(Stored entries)
================================

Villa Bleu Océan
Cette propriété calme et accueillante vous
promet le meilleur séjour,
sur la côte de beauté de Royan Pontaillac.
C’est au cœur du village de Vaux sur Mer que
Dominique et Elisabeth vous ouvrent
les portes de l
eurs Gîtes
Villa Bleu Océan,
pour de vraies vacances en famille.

================================

• Directions
What the exercise needs is every record again, word for word.

• Task result
Villa Bleu Océan
Cette propriété calme et accueillante vous
promet le meilleur séjour,
sur la côte de beauté de Royan Pontaillac.
C’est au cœur du village de Vaux sur Mer que
Dominique et Elisabeth vous ouvrent
les portes de l
eurs Gîtes
Villa Bleu Océan,
pour de vraies vacances en famille.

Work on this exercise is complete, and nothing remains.